Reproduce the text lines in these records word for word, leaving the pictures out of your answer.

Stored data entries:
⁂
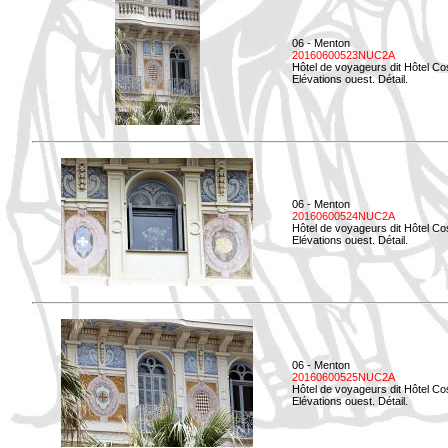
06 - Menton
20160600523NUC2A
Hôtel de voyageurs dit Hôtel Co
Elévations ouest. Détail.
06 - Menton
20160600524NUC2A
Hôtel de voyageurs dit Hôtel Co
Elévations ouest. Détail.
06 - Menton
20160600525NUC2A
Hôtel de voyageurs dit Hôtel Co
Elévations ouest. Détail.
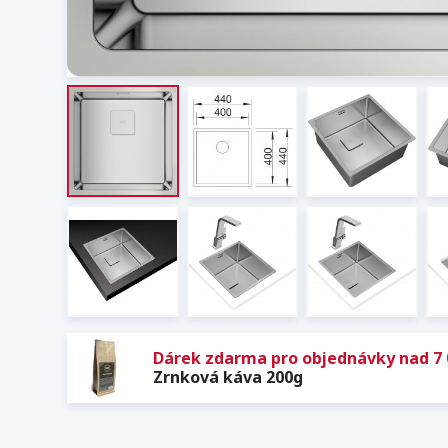
Dárek zdarma pro objednávky nad 7 
Zrnková káva 200g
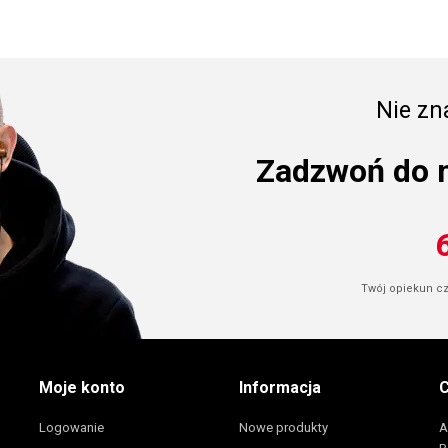
Nie zna
Zadzwoń do 
Twój opiekun cze
Moje konto
Informacja
C
Logowanie
Nowe produkty
A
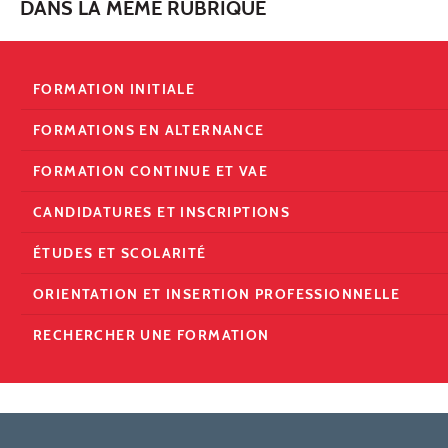
DANS LA MÊME RUBRIQUE
FORMATION INITIALE
FORMATIONS EN ALTERNANCE
FORMATION CONTINUE ET VAE
CANDIDATURES ET INSCRIPTIONS
ÉTUDES ET SCOLARITÉ
ORIENTATION ET INSERTION PROFESSIONNELLE
RECHERCHER UNE FORMATION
⁂
• **Response box**:
06 - Menton
20160600523NUC2A
Hôtel de voyageurs dit Hôtel Co
Elévations ouest. Détail.
06 - Menton
20160600524NUC2A
Hôtel de voyageurs dit Hôtel Co
Elévations ouest. Détail.
06 - Menton
20160600525NUC2A
Hôtel de voyageurs dit Hôtel Co
Elévations ouest. Détail.
Dárek zdarma pro objednávky nad 7 
Zrnková káva 200g
Nie zna
Zadzwoń do 
Twój opiekun cze
Moje konto
Informacja
C
Logowanie
Nowe produkty
A
DANS LA MÊME RUBRIQUE
FORMATION INITIALE
FORMATIONS EN ALTERNANCE
FORMATION CONTINUE ET VAE
CANDIDATURES ET INSCRIPTIONS
ÉTUDES ET SCOLARITÉ
ORIENTATION ET INSERTION PROFESSIONNELLE
RECHERCHER UNE FORMATION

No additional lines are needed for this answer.